Programa de apoio psicossocial do ACNUR já auxiliou mais de 472 mil pessoas deslocadas
A saúde mental tornou-se, assim, uma prioridade para o ACNUR, com a Organização a apostar cada vez mais no desenvolvimento de um programa de saúde mental e apoio psicossocial que ajude estas populações a enfrentar os desafios da deslocação, a cuidar das suas famílias, garantir meios de subsistência e contribuir para as comunidades que as acolhem. Tratam-se de intervenções individuais, familiares e em grupo adaptadas às diversas necessidades de homens, mulheres, raparigas e rapazes de qualquer idade, etnia, origem e religião, bem como a pessoas com deficiência e a outros grupos marginalizados e vulneráveis da comunidade de refugiados. Só no primeiro semestre de 2022, este programa permitiu ao ACNUR prestar serviços de saúde mental e apoio psicossocial a mais de 472 mil refugiados, requerentes de asilo, respetivas famílias e cuidadores.
No Uganda, Paul, um refugiado congolês de 66 anos que vive no campo de refugiados Nakivale, partilha o seu testemunho: “Há nove anos, tornei-me refugiado. Onde vivo, as pessoas dizem que sou um pai inútil, porque não consigo tomar conta de mim e da minha família. Sempre senti que não me encaixava. Isso deixou-me sem esperança e isolado. Sentia-me inútil e não via que tinha futuro”. Mas foi graças ao apoio do ACNUR que voltou a reencontrar a esperança e a força para reerguer a sua vida. “Nos grupos de socioterapia aprendi muito e fiquei sensibilizado com as diferentes experiências partilhadas e com a forma como as pessoas lutavam. Isso abriu-me os olhos e mudei. Sinto que agora sou uma pessoa melhor na minha comunidade”, conta.
Contudo, em muitos dos locais onde decorre o acolhimento destas pessoas deslocadas, a presença de profissionais especializados em saúde mental, sobretudo para crianças e jovens, é quase inexistente. E mesmo quando estão presentes são insuficientes para dar resposta às necessidades das populações. Por isso, a Agência da ONU para os Refugiados tem recorrido cada vez mais às próprias comunidades para enfrentar estes obstáculos e apoiar os refugiados com os seus problemas de saúde mental e psicossociais. Sempre que possível, o ACNUR dá formação aos voluntários que apoiam as suas intervenções para orientarem os refugiados no acesso a estes serviços, promovendo simultaneamente a coesão social e o apoio mútuo.

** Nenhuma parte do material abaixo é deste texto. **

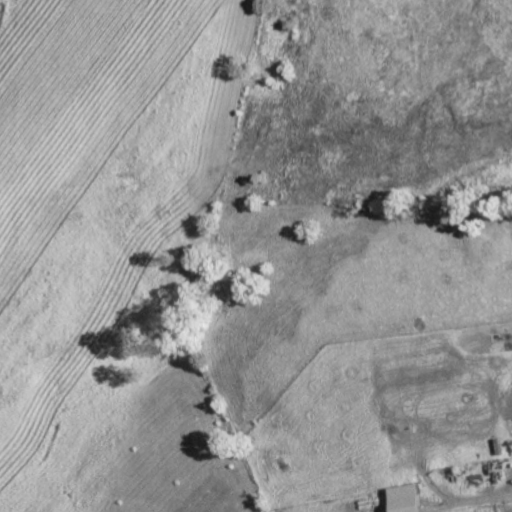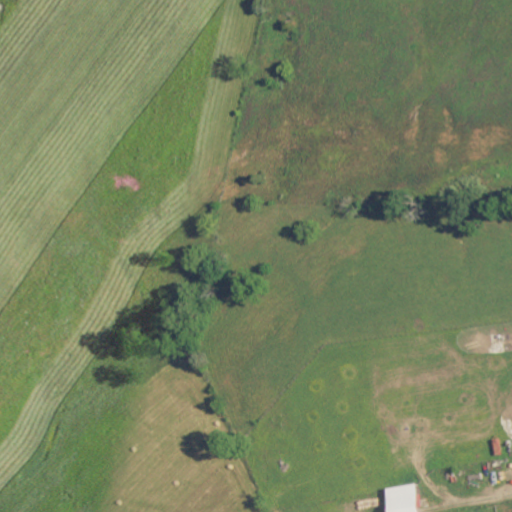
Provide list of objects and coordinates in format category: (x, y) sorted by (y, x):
building: (409, 499)
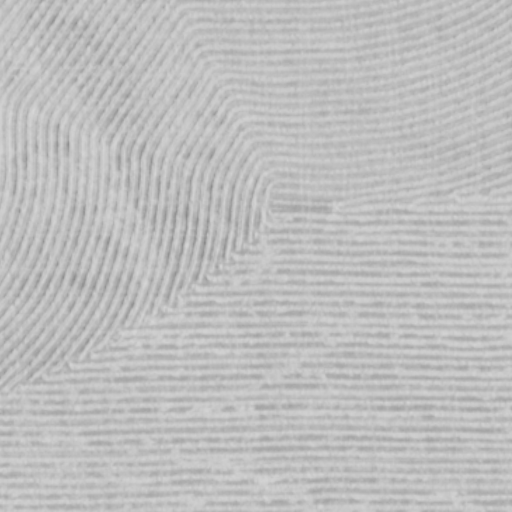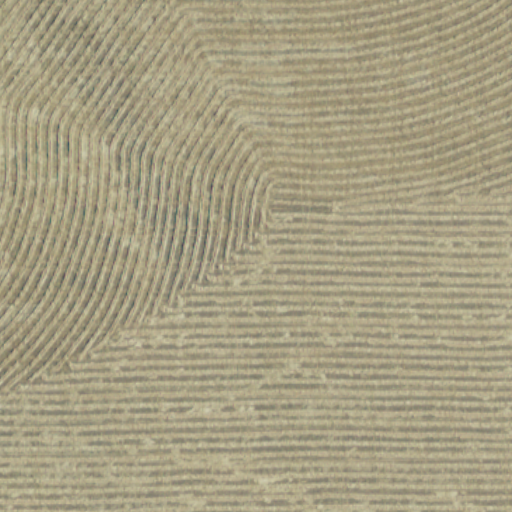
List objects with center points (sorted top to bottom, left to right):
crop: (256, 255)
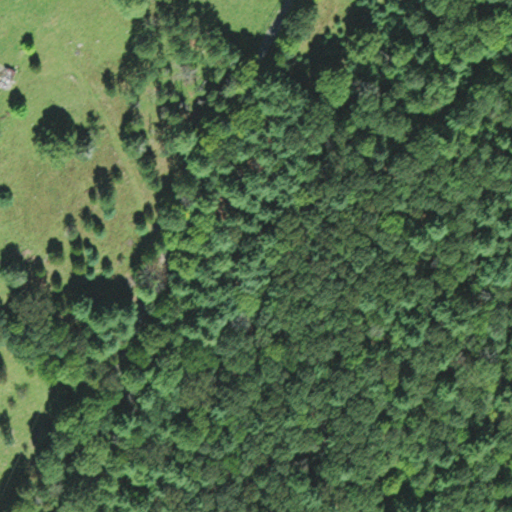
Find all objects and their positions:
building: (8, 73)
road: (169, 245)
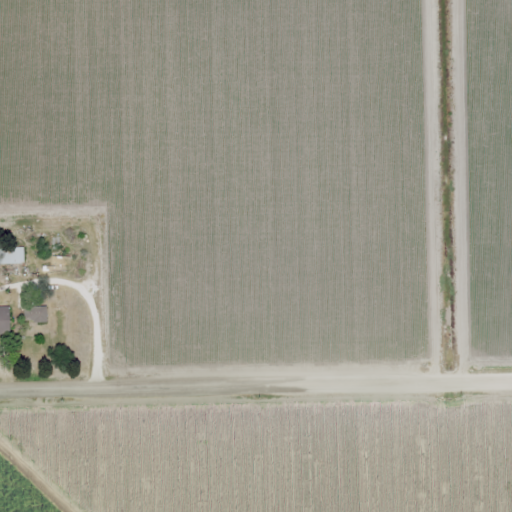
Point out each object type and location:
building: (11, 256)
building: (35, 314)
building: (4, 319)
road: (256, 386)
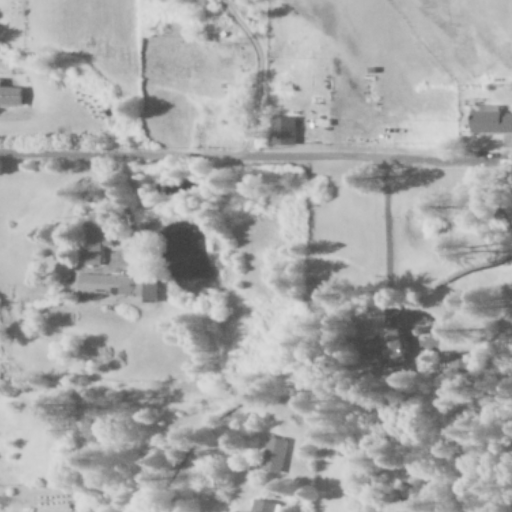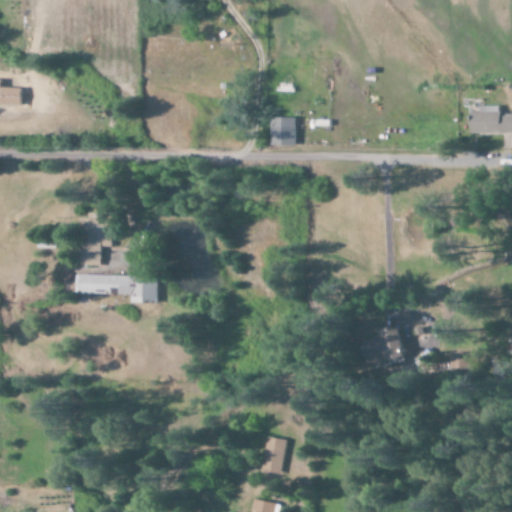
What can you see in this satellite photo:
building: (488, 121)
building: (285, 132)
road: (256, 159)
building: (98, 237)
building: (122, 287)
building: (384, 347)
building: (274, 454)
building: (263, 505)
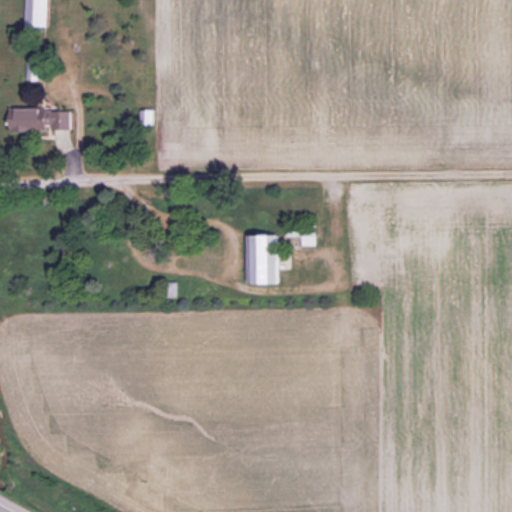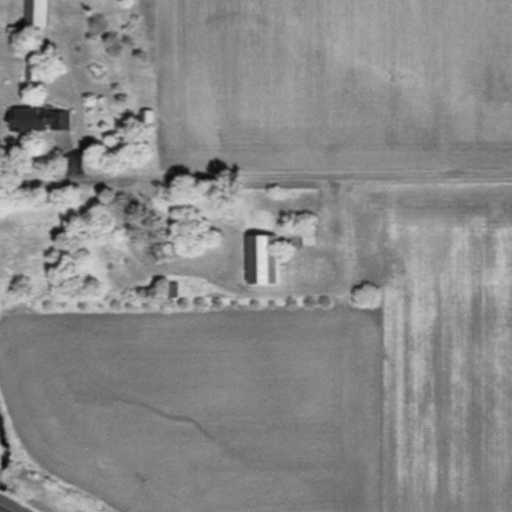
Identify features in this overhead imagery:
building: (40, 12)
building: (147, 117)
building: (45, 119)
road: (256, 188)
building: (305, 232)
building: (265, 260)
road: (1, 510)
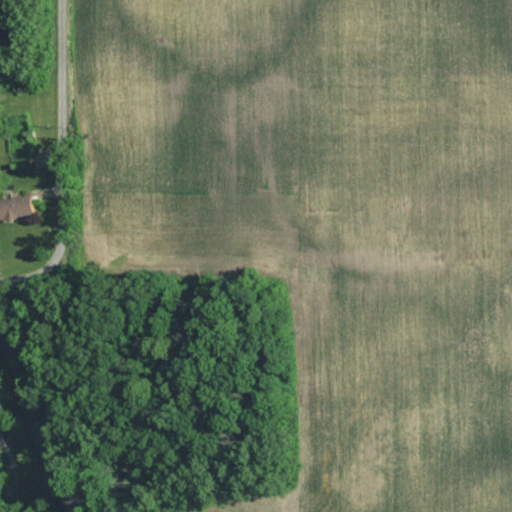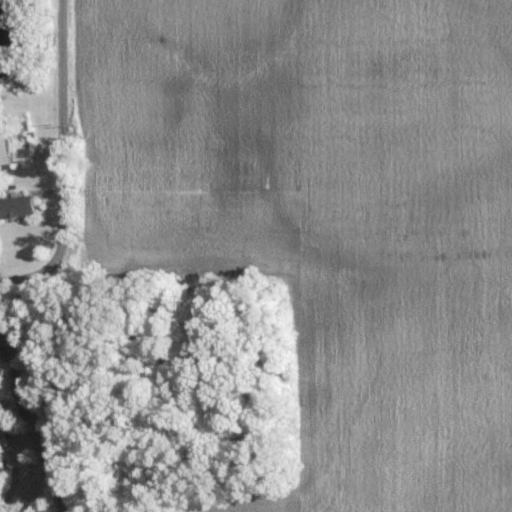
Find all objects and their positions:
road: (61, 102)
building: (19, 207)
road: (54, 262)
railway: (36, 417)
road: (12, 472)
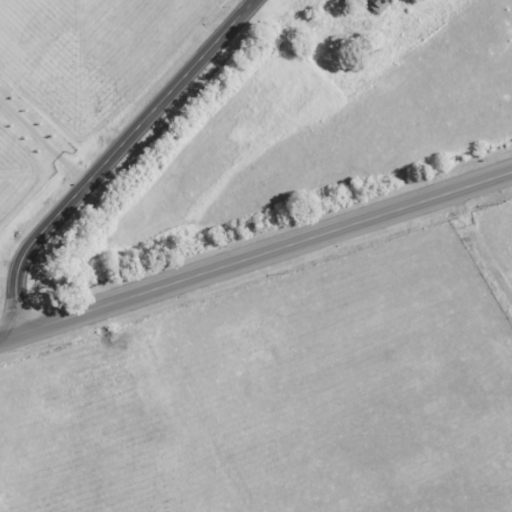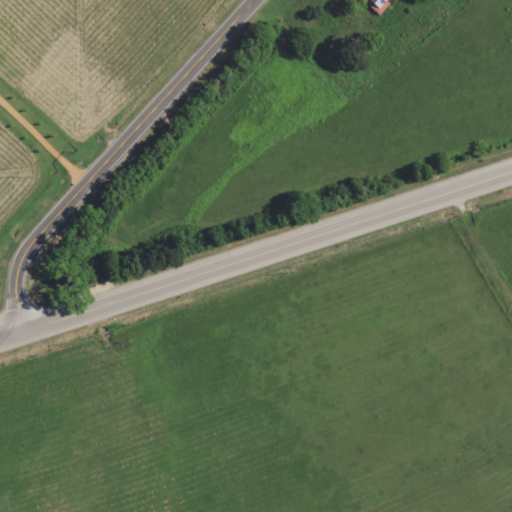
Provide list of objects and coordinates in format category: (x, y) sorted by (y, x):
building: (378, 5)
road: (107, 155)
road: (256, 255)
road: (471, 280)
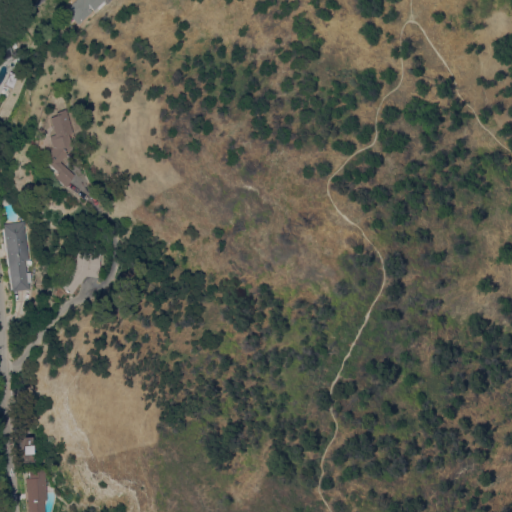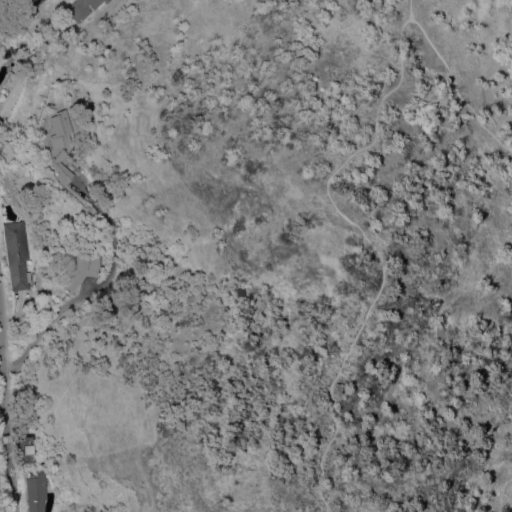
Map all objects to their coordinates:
road: (7, 6)
building: (81, 8)
building: (80, 9)
road: (409, 9)
building: (5, 51)
building: (59, 144)
building: (58, 145)
road: (326, 182)
building: (16, 254)
building: (17, 254)
building: (84, 266)
building: (81, 267)
road: (5, 429)
building: (25, 449)
building: (38, 490)
building: (35, 492)
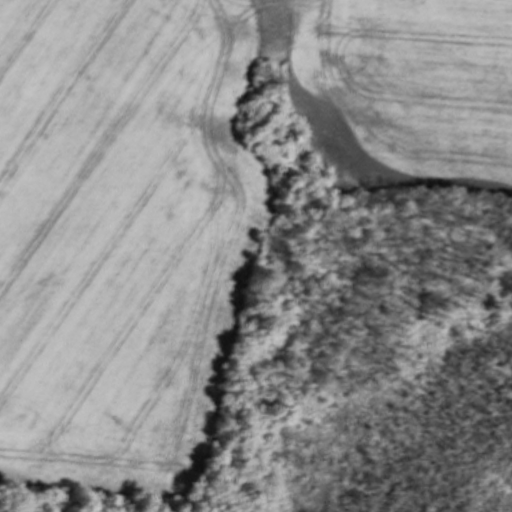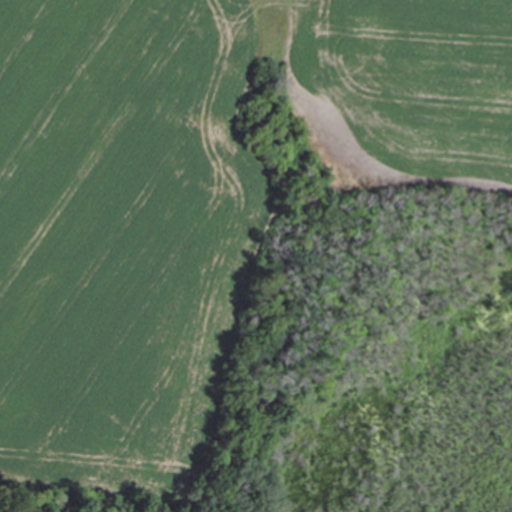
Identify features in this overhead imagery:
crop: (200, 199)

Uma intervenção particularmente importante no âmbito das respostas de emergência, onde os trabalhadores humanitários podem utilizar os primeiros socorros psicológicos para apoiar as pessoas no rescaldo imediato de acontecimentos extremamente stressantes. Para o ACNUR é crucial incluir a saúde mental e o apoio psicossocial no planeamento das respostas humanitárias e incentivar os Estados a integrarem os refugiados e as pessoas deslocadas nos serviços nacionais e nos sistemas de cuidados de saúde existentes.